Derive the relation a sin theta = lambda for the first minimum of the diffraction pattern produced due to a single slit of width a using light of wavelength lambda
Answers
The angle of the first order minima can be explain by the Image given below.
let, the single slit width as a.
Now let's imagine it separated into two equal parts.
According to the Huygen''s construction, we think about a point on the very upper part of the single slit, and the one more point which is below it with the distance of a/2,
Think about parallel rays (as the screen is distant ) from both these points present on slit, at angle θ to the axis of symmetry. ( In diffraction demonstration, the width of the given single slit is approx 10 µm , while the distance to the visual display unit (screen) is approx 1 m.)

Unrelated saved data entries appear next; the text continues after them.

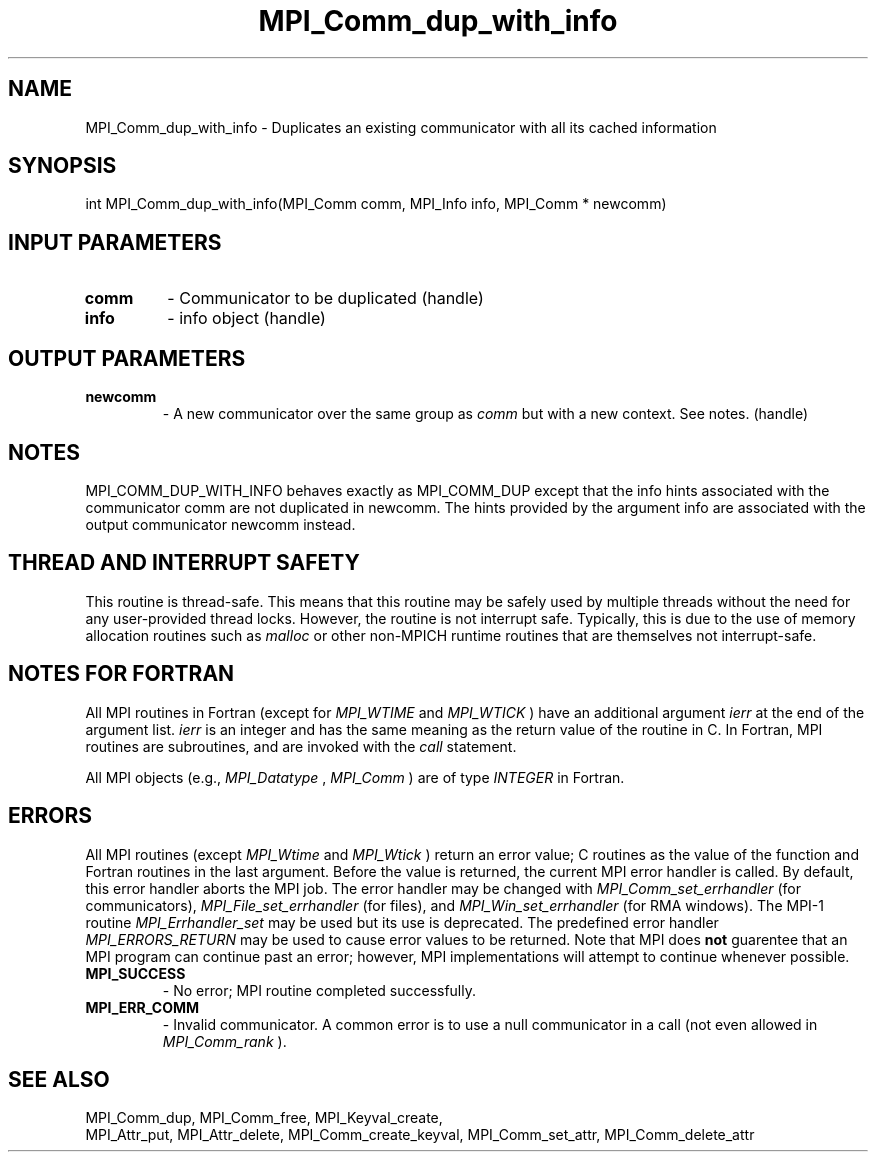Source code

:.TH MPI_Comm_dup_with_info 3 "11/21/2018" " " "MPI"
.SH NAME
MPI_Comm_dup_with_info \-  Duplicates an existing communicator with all its cached information 
.SH SYNOPSIS
.nf
int MPI_Comm_dup_with_info(MPI_Comm comm, MPI_Info info, MPI_Comm * newcomm)
.fi
.SH INPUT PARAMETERS
.PD 0
.TP
.B comm 
- Communicator to be duplicated (handle)
.PD 1
.PD 0
.TP
.B info 
- info object (handle)
.PD 1

.SH OUTPUT PARAMETERS
.PD 0
.TP
.B newcomm 
- A new communicator over the same group as 
.I comm
but with a new
context. See notes.  (handle)
.PD 1

.SH NOTES
MPI_COMM_DUP_WITH_INFO behaves exactly as MPI_COMM_DUP except that
the info hints associated with the communicator comm are not
duplicated in newcomm.  The hints provided by the argument info are
associated with the output communicator newcomm instead.

.SH THREAD AND INTERRUPT SAFETY

This routine is thread-safe.  This means that this routine may be
safely used by multiple threads without the need for any user-provided
thread locks.  However, the routine is not interrupt safe.  Typically,
this is due to the use of memory allocation routines such as 
.I malloc
or other non-MPICH runtime routines that are themselves not interrupt-safe.

.SH NOTES FOR FORTRAN
All MPI routines in Fortran (except for 
.I MPI_WTIME
and 
.I MPI_WTICK
) have
an additional argument 
.I ierr
at the end of the argument list.  
.I ierr
is an integer and has the same meaning as the return value of the routine
in C.  In Fortran, MPI routines are subroutines, and are invoked with the
.I call
statement.

All MPI objects (e.g., 
.I MPI_Datatype
, 
.I MPI_Comm
) are of type 
.I INTEGER
in Fortran.

.SH ERRORS

All MPI routines (except 
.I MPI_Wtime
and 
.I MPI_Wtick
) return an error value;
C routines as the value of the function and Fortran routines in the last
argument.  Before the value is returned, the current MPI error handler is
called.  By default, this error handler aborts the MPI job.  The error handler
may be changed with 
.I MPI_Comm_set_errhandler
(for communicators),
.I MPI_File_set_errhandler
(for files), and 
.I MPI_Win_set_errhandler
(for
RMA windows).  The MPI-1 routine 
.I MPI_Errhandler_set
may be used but
its use is deprecated.  The predefined error handler
.I MPI_ERRORS_RETURN
may be used to cause error values to be returned.
Note that MPI does 
.B not
guarentee that an MPI program can continue past
an error; however, MPI implementations will attempt to continue whenever
possible.

.PD 0
.TP
.B MPI_SUCCESS 
- No error; MPI routine completed successfully.
.PD 1
.PD 0
.TP
.B MPI_ERR_COMM 
- Invalid communicator.  A common error is to use a null
communicator in a call (not even allowed in 
.I MPI_Comm_rank
).
.PD 1

.SH SEE ALSO
MPI_Comm_dup, MPI_Comm_free, MPI_Keyval_create,
.br
MPI_Attr_put, MPI_Attr_delete, MPI_Comm_create_keyval,
MPI_Comm_set_attr, MPI_Comm_delete_attr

The ray has to move an additional distance which is coming from the point at the distance of a/2 below (a sin θ/2). suppose, this distance is 1/2 λ (where, λ = wavelength)
, i.e. if
a sin θ = λ
then they mess with in destructive manner as they are π/2 phase offset.
Now, for all the point, a point on the very upper part of the single slit, one more point which is below it with the distance of a/2 and, at the angle that satisfies the condition a sin θ = λ, they all mess up in destructive manner.
therefore, the first minimum possess sin θ = λ/a, while sin θ = –λ/a is also a minimum on the other side of axisymmetry .
These two minima restrict or limit the broad central diffraction maximum.